April 2004: Bach St Matthew Passion


Exeter Cathedral, 1 April 2004

Source: J Holt, Making Music (National Federation of Music Societies) Visitor

"A capacity audience enjoyed a polished performance of this majestic work. Once again we experienced fine singing from the choir. Their marked contrasts between the ''crowds'' and the chorales were emphasised by clarity of words and a wide range of emotional expression.

The soloists were of very high quality, although I did detect one or two rather forced notes of the soprano! All the voices were well suited for this work and the Evangelist's demanding part was sung with great feeling and clarity. If I had to pick out one exceptional item, it was the alto aria ''if my weeping''; a most moving experience!

The orchestra was of an equally high standard and the whole performance was directed sympathetically, but firmly, by Nigel Perrin.

This was an evening in which I am certain many were deeply moved by the musical drama which unfolded in what must be one of the finest 'Passions' ever composed."

Exeter Express & Echo

Source: Simon Artymiuk

"In the lead-up to Easter there could be no more appropriate concert to go to than a performance of one of J S Bath's Passions, which were specifically written to be performed in the churches of Leipzig, Saxony.

Much as Mel Gibson's film The Passion of the Christ has sought to bring home to 21st century audiences the degree of Jesus's suffering through graphic visual imagery so Bach sought to help 18th century Lutheran and Pietist parishioners understand this story of sacrifice, betrayal and hope through the musical 'mood' which the composer brought to his settings of a libretto provided by the Leipzig poet Picander.
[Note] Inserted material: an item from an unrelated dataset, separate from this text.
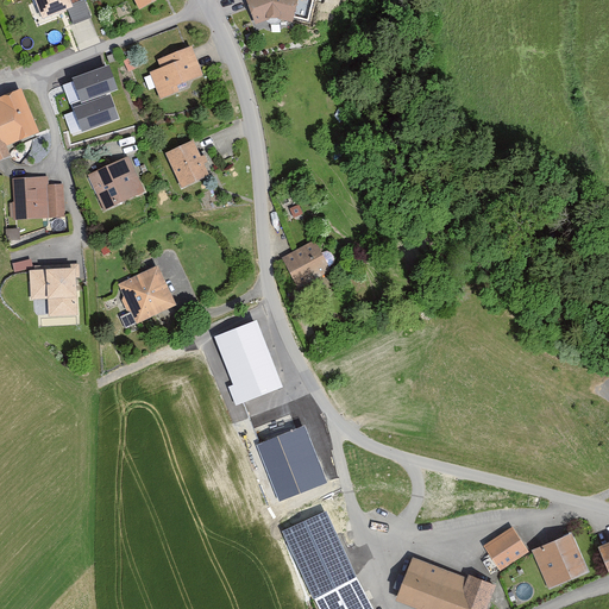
[(33,0),(43,22),(68,12),(73,10),(71,6),(68,0),(33,0)]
This, as the title suggests, had been based on the St Matthew's Gospel account.

The result is quite an epic to sit through in one evening but the cathedral - an appropriate setting for a liturgical work - was almost full for the performance by the choir of the Exeter Festival Chorus, ably conducted by their musical director Nigel Perrin, and accompanied by the Wessex Sinfonia.
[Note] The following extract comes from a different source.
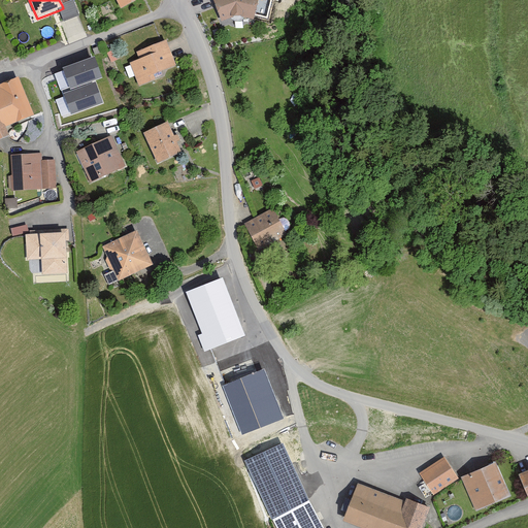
[(73,0),(62,5),(63,8),(59,10),(64,23),(79,17),(73,0)]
The words ought to be sung in German, but as the original aim was to make people understand the Bible's message by using the vernacular it was appropriate that on this occasion the English translation was used. The choir performed impressively. As for the soloists, Neil Jenkins - an expert on Bach's works - coped splendidly with the high notes demanded of tenors in the composer's narrative sections, while fellow tenor Daniel Auchincloss showed equal aptitude with the recitatives and arias. Quentin Hayes was solid as Jesus and in the bass arias, while the alto singer Wendy Dawn Thompson and the soprano Alison Smart were excellent.

The orchestra play faultlessly led by violinist Adrian Eales and with Andrew Daldorph providing the continuo on that essential Bach accessory, the harpsichord, Direct or of Music at Exeter Cathedral Andrew Millington played the organ accompaniment.

The real scene-stealer, however, was a cellist - unfortunately not named in the programme - whose expressive and fluent playing, whether with the bow or in pizzicato, was as much a joy to watch as to listen to. Let's hope he can play in Exeter again in the future."